I'm wondering if anyone here can help me get my head around MS Defender for Business. We're currently in the process of switching over and have one month until the contract with our current AV Provider (Sophos) runs out.
So far it's been plain sailing with 100% of our standard users having an MS 365 License which includes defender. They all have "their own" computer so that works out nice and easy. The server licenses/onboarding has been working fine as well following the set process from MS (scripts etc.).
But we also have a few manufacturing departments where computers are shared for ease of use. Following MS's guide, we'd need at least one licensed user (i.e. the main one) per computer to get that working. We were initially hoping we could get away with onboarding the computers and using a single user for all 40+ of them but that seems impossible (MS wants to make money of course)
The workaround we've been considering was using a licensed dummy user per computer that we use to simply sign into MS 365 (for the license). So we'd keep our current structure but then have for example FactoryUserA1 etc. with the license. Simply creating the users would save us a ton of work and I'd rather not have to generate 40+ users in our AD and then painstakingly configure them all to fit our current structure.
Hope I'm making sense here and that someone can help.
Thanks for your time fellow Admins.
UPDATE: We've sorted it out. Our supplier neglected to tell us about the Defender for Endpoint licenses. We were under the false impression that the new licenses could oinly be assigned per user as they are included in the Business Premium package.

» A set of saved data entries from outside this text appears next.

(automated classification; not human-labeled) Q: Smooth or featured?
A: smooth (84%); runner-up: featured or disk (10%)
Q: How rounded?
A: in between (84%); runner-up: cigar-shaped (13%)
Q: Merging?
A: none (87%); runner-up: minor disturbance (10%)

So the current setup has the 40+ computers being used to control machines or for simple admin - they don't require office programs or anything fancy beyond the occasional bit of industry software and cmd basically. The work is shared out among different teams and the computers need to be running 12+ hours a day constantly so having several users logging in/out, launching programs, forgetting passwords just holds everything up. Obviously it's a liability but they're heavily monitored.
So now we're in the situation where each computer needs a user with a license (due to the Defender licensing model) and I'm essentially being lazy trying to save myself a ton of work and hoping that I'd misunderstood the process, allowing a workaround of some variety.